У него каштановые волосы, и он подходит к Дениз, стоящей на платформе. Я решаю, что стоит его остановить, но она глядит на него с выжиданием. Они знакомы. Что за красавчик! Самое увлекательное из того, что произошло за день.
Я снова гляжу в зал и успокаиваю себя, говоря людям вести себя спокойно. Подхожу к ругающемося оператору.
— Это безопасно?
Он трет ладонью лысину, встряхивает рукой.
— Не знаю. Надо… надо ее заменить, — сообщает он мне, удивленно разглядывает битое стекло. Встает и начинает копаться в сумке. — Боюсь, придется поторчать тут подольше.
Я оглядываюсь. Дениз сошла со сцены, а парень что-то торопливо говорит ей. Они стоят лицом к стене, создавая барьер между собой и остальным залом. Странно. О чем бы они ни говорили, очевидно, они хотят сохранить это в тайне.
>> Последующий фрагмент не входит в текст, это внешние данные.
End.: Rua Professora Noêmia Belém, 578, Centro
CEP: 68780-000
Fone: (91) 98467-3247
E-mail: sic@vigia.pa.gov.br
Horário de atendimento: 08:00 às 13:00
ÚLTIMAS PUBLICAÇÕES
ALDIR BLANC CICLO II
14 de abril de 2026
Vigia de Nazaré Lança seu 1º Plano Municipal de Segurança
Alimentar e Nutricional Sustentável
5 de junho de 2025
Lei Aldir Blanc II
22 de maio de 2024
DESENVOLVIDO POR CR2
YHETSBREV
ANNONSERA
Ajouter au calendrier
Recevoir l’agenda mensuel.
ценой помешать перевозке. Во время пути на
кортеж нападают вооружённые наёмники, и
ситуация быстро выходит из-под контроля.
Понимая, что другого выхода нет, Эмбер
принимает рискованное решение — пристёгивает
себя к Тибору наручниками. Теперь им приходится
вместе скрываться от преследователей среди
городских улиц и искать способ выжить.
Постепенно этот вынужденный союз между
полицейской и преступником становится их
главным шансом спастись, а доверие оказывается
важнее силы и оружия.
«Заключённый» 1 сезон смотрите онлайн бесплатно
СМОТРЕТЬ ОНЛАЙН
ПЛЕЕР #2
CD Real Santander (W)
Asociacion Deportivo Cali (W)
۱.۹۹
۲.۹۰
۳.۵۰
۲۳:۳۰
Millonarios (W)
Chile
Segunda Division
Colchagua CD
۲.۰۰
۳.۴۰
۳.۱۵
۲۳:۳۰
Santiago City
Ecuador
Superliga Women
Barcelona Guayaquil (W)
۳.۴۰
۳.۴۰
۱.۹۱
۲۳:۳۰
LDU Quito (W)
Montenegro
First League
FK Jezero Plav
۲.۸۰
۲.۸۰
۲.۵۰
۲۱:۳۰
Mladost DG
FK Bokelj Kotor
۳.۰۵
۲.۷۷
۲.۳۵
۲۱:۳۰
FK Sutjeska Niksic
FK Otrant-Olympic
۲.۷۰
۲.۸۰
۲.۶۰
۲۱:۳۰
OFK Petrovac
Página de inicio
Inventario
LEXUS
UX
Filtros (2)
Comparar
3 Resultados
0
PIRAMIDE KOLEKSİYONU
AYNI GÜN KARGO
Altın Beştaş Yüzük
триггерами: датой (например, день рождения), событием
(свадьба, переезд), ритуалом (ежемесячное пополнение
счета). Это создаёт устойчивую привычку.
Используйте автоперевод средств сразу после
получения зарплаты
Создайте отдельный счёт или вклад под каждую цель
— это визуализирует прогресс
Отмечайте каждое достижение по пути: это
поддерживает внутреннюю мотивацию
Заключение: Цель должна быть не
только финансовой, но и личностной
Возвращаюсь на сцену. Тогда, раз уж сцена пустует, не спеша бреду обратно ко входу и прислоняюсь к простенку. Зал полукруглый, стены выкрашены скучно-бежевой краской, которая на фоне панелей из красного дерева кажется гораздо темнее. Сюда может вместиться около тысячи. По обеим сторонам кафедры добросовестно висят звездно-полосатые флаги, но их добавили сюда недавно.
Окон в зале нет. Единственная вещь, по которой можно видеть время — огромные хромированные часы с римскими цифрами, с монотонностью робота отсчитывающие минуты. Чувствую себя в ловушке.
Само здание, в котором находится зал — уродливое и круглое, присоединенное к острому, угловатому зданию из стекла и стали. Печальный контраст с колоннадами и мостовыми, встретившими меня здесь. Должно быть, его построили в шестидесятые, но выглядело оно старше. Как же я устала! Как же здесь душно. Хочу спать. Нужно поспать.
Неожиданно я понимаю, что гул прекратился. Господи, счастье-то какое.
— …ну, неважно, что он думает, он ничего здесь не решает. Я говорила вчера с ним. К концу недели мы это выключим.
В десяти шагах от меня, в углу, Дениз все еще говорит с парнем в белом халате. Они отошли даже дальше. И я понимаю, что в планировке зала есть изъян. Форма, все из-за нее.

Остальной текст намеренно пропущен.